#### Requirement:
Only the text belongs in the answer: every line of the records below, transcribed exactly.

#### Dataset entries:
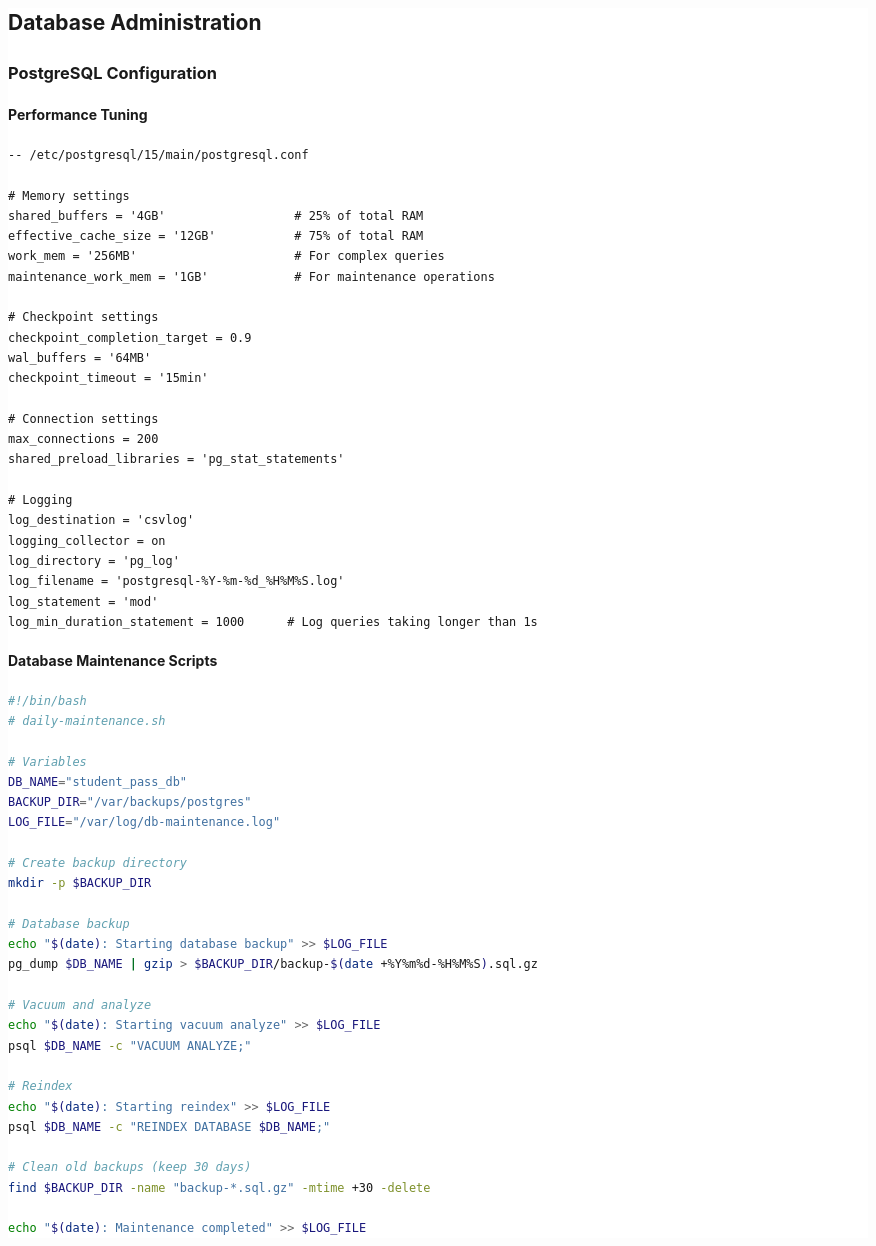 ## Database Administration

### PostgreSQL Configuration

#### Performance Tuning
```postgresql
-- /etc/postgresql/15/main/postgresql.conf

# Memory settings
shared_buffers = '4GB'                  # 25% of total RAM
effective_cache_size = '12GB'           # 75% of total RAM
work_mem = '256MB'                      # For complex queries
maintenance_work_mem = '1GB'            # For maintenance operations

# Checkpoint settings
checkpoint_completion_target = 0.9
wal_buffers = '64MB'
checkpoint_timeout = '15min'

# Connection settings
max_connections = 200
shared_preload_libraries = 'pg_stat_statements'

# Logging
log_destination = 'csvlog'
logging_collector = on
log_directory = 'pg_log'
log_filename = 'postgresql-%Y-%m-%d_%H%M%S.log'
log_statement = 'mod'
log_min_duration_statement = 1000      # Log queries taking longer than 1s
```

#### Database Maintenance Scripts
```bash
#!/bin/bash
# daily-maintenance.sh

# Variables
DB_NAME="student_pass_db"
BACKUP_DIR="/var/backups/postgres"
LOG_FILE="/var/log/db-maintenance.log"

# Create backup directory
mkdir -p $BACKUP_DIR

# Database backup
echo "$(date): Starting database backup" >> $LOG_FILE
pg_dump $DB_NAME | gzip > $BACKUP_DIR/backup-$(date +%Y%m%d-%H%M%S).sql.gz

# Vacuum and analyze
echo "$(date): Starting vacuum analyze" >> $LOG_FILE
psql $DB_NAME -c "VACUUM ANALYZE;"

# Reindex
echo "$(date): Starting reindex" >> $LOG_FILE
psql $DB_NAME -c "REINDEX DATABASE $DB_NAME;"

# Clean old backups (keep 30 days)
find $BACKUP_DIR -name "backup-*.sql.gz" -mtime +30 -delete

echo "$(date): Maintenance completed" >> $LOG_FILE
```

#### Answer to this problem:
 ## Database Administration

### PostgreSQL Configuration

#### Performance Tuning
```postgresql
-- /etc/postgresql/15/main/postgresql.conf

# Memory settings
shared_buffers = '4GB'                  # 25% of total RAM
effective_cache_size = '12GB'           # 75% of total RAM
work_mem = '256MB'                      # For complex queries
maintenance_work_mem = '1GB'            # For maintenance operations

# Checkpoint settings
checkpoint_completion_target = 0.9
wal_buffers = '64MB'
checkpoint_timeout = '15min'

# Connection settings
max_connections = 200
shared_preload_libraries = 'pg_stat_statements'

# Logging
log_destination = 'csvlog'
logging_collector = on
log_directory = 'pg_log'
log_filename = 'postgresql-%Y-%m-%d_%H%M%S.log'
log_statement = 'mod'
log_min_duration_statement = 1000      # Log queries taking longer than 1s
```

#### Database Maintenance Scripts
```bash
#!/bin/bash
# daily-maintenance.sh

# Variables
DB_NAME="student_pass_db"
BACKUP_DIR="/var/backups/postgres"
LOG_FILE="/var/log/db-maintenance.log"

# Create backup directory
mkdir -p $BACKUP_DIR

# Database backup
echo "$(date): Starting database backup" >> $LOG_FILE
pg_dump $DB_NAME | gzip > $BACKUP_DIR/backup-$(date +%Y%m%d-%H%M%S).sql.gz

# Vacuum and analyze
echo "$(date): Starting vacuum analyze" >> $LOG_FILE
psql $DB_NAME -c "VACUUM ANALYZE;"

# Reindex
echo "$(date): Starting reindex" >> $LOG_FILE
psql $DB_NAME -c "REINDEX DATABASE $DB_NAME;"

# Clean old backups (keep 30 days)
find $BACKUP_DIR -name "backup-*.sql.gz" -mtime +30 -delete

echo "$(date): Maintenance completed" >> $LOG_FILE
```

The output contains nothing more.